Tut ki Karnın Acıktı

"...İnsan var oldukça ve dahası var olmak için yiyecektir. Can boğazdan girir, diye boşuna söylememişler. En sevinçli anında sevinçten iştahı açılır, en hüzünlü anında efkardan yer. Yer de yer, nasıl olsa bu hân-ı yağma kendisinindir. Birkaç sene önce bir televizyon programında bir konuşmacı dedi ki; “Bir sahur esnasında televizyon izliyordum. İç burkan bir haber vardı. Duygulandım, ağladım, sen de insan mısın dedim kendi kendime. Biraz sonra kasvetli hava dağıldı, önümdeki yemeğe gömüldüm. Sonra şöyle düşündüm. Az önceki ben ve şimdiki ben. Âdemoğlu böyle işte...”"


Dedem oruç günlerinde özellikle ikindiden sonra beti-benzi sararmış bir halde der ki; “Bu dünyanın tadı tuzu yemekmiş yav… Cenaballah kimseyi açlıkla imtihan etmesin.” Gerçekten de bu dünyanın tadı tuzu yemek imiş. Ben diyorum ki iftar sofralarının şenliği biraz da acıkmış olmamızdan geliyor. Onun için derler ki tok olana yemek beğendirmek zordur.
Yemek en başından beri vardı. Hatta cennette Hz. Âdem yasak buğdayı ölmemek için yedi. Ve bu genlerimize geçti. Biz de yemezsek ölürüz. Ölene kadar da yiyeceğiz. Hele de buğdaysız yapamayız. Bulgur pilavının yanında buğday ekmeği yemeden karnımız doymaz. Hele bir de yanında bir baş soğan ve bir tas da ayran varsa gel keyfim gel.

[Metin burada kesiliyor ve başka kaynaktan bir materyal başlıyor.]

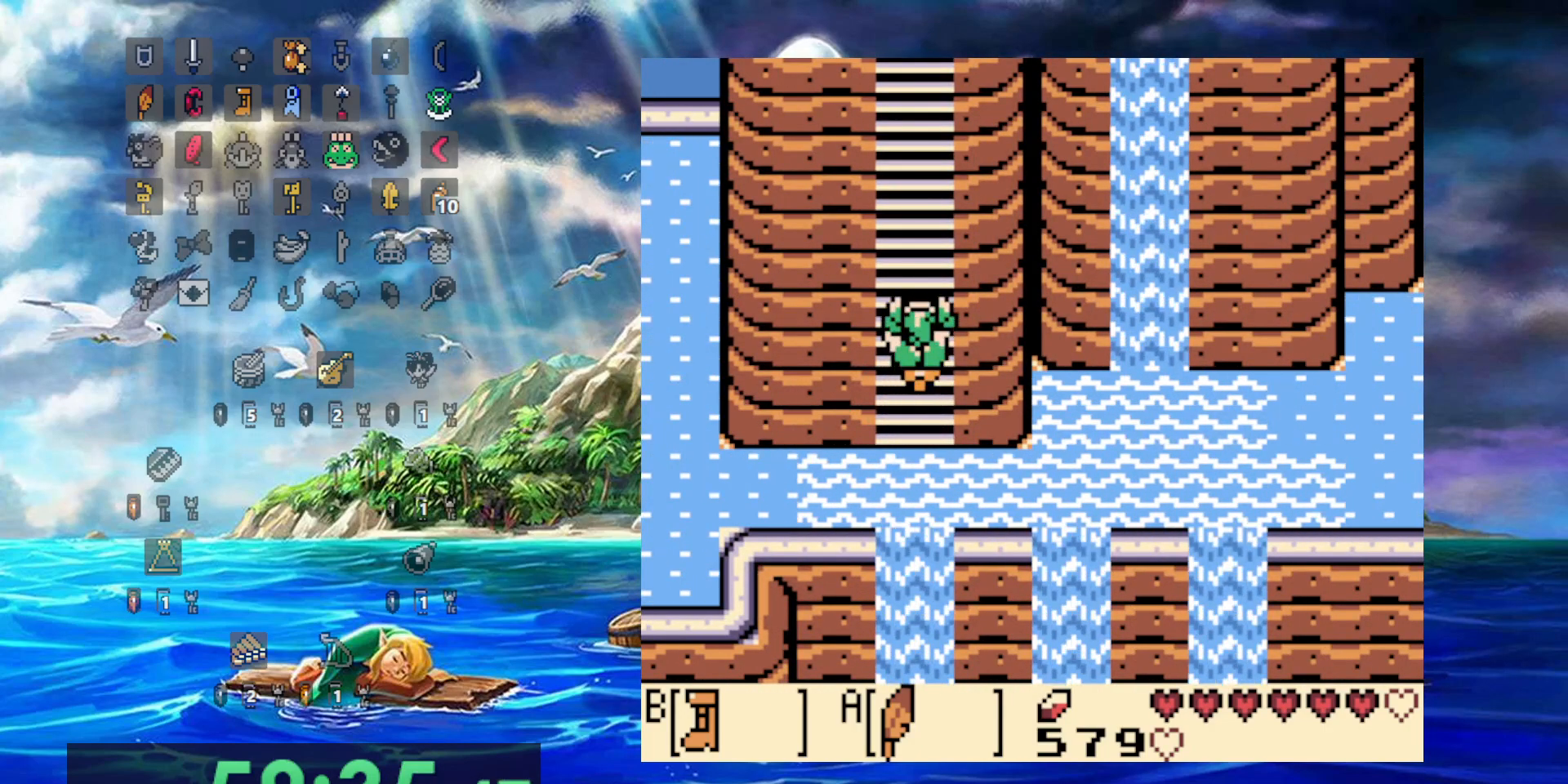
{"buttons": ["B"], "events": []}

     Ben bulgur pilavı dedim ama Evliya Çelebi pirinç pilavından özellikle Acem pilavından övgüyle söz eder.  Ve bir ziyafet esnasında verilen envaî çeşit pilav sayar. Amber pilav, avşıla pilav (meyveli pilav), çilav pilav (sade pilav), dûd pilav, düzdeh büryan pilav (muhtemelen etli pilav), fısdık pilav, keklik pilav, kırma badem pilav, kişmiş pilav (kuş üzümlü), köfte pilav, kükü pilav (yumurtalı pilav), muza’fer pilav (safranlı), nar / rumman pilav, şılle pilav, ûd pilav. Bu pilavları görünce Yahya Kemal’in ‘biz Viyana’ya kadar Mesnevi okuyarak ve pilav yiyerek gittik’ sözünü daha iyi anladım.

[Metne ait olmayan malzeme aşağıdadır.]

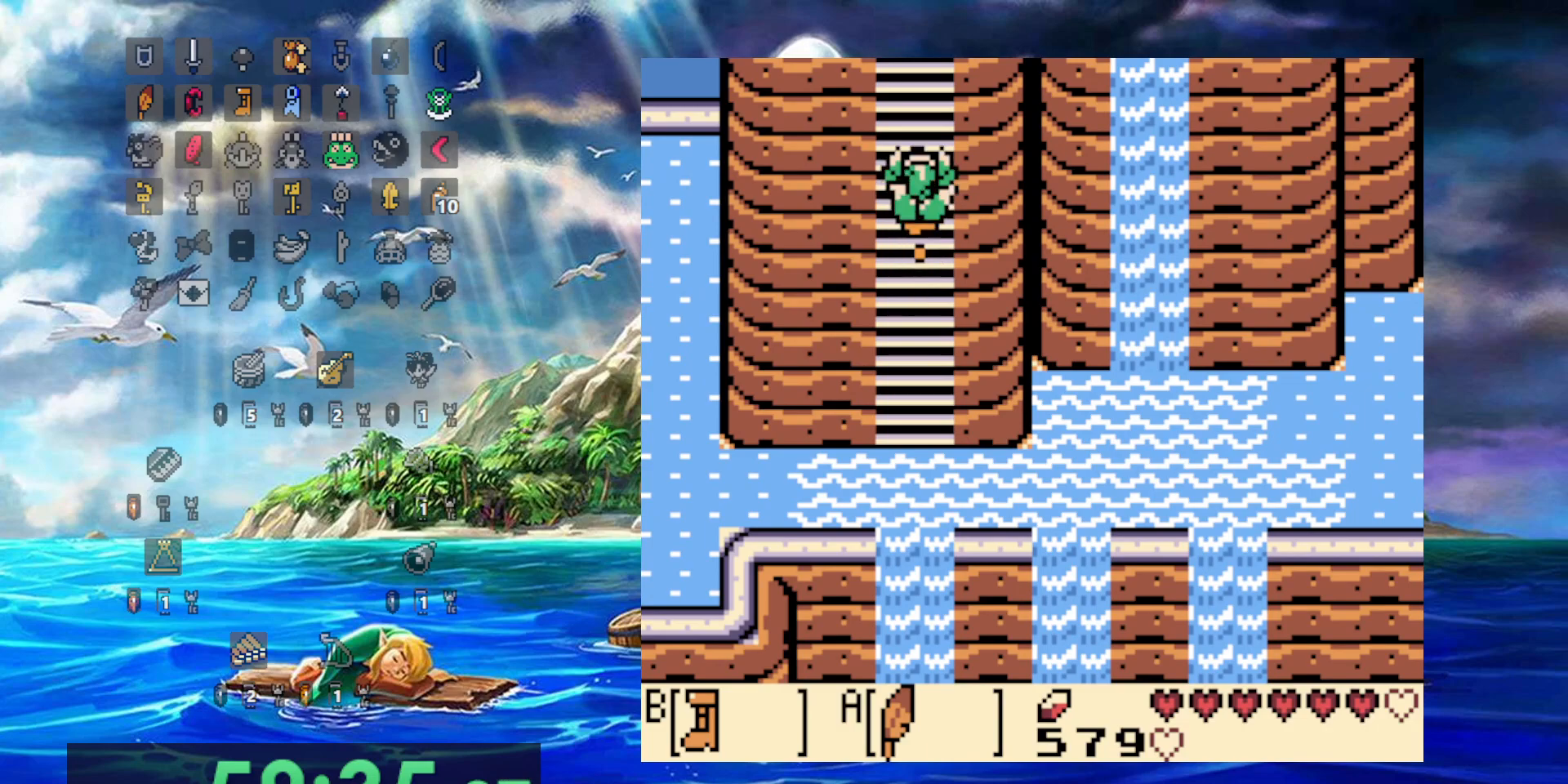
{"buttons": ["B"], "events": []}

     İnsan var oldukça ve dahası var olmak için yiyecektir. Can boğazdan girir, diye boşuna söylememişler. En sevinçli anında sevinçten iştahı açılır, en hüzünlü anında efkardan yer. Yer de yer, nasıl olsa bu hân-ı yağma kendisinindir. Birkaç sene önce bir televizyon programında bir konuşmacı dedi ki; “Bir sahur esnasında televizyon izliyordum. İç burkan bir haber vardı. Duygulandım, ağladım, sen de insan mısın dedim kendi kendime. Biraz sonra kasvetli hava dağıldı, önümdeki yemeğe gömüldüm. Sonra şöyle düşündüm. Az önceki ben ve şimdiki ben. Âdemoğlu böyle işte.”
     Yemek ve fizyoloji konusunda teemmül-i efkarda bulunan ulema der ki ne yerseniz o’sunuz. Epey zaman oldu düşünüyordum bu bendeki keçi inadının sebebi nedir acaba. Yeni yeni çözmeye başladım. Küçükken içtiğim keçi sütlerini hatırlayınca meseleyi hallettim. Ege insanı biraz zeytinyağı biraz üzüm, biraz balıktır. Karadeniz insanı biraz hamsi biraz da karalahanadır. İç Anadolu ve Doğu Anadolu insanı biraz et biraz buğdaydır. Her yörenin kendine has bir yemek kültürü vardır. Ve bu kültür, coğrafyadan bağımsız değildir. (handiyse coğrafya kaderdir diyeceğim fakat boyumdan büyük işlere karışmak istemiyorum.)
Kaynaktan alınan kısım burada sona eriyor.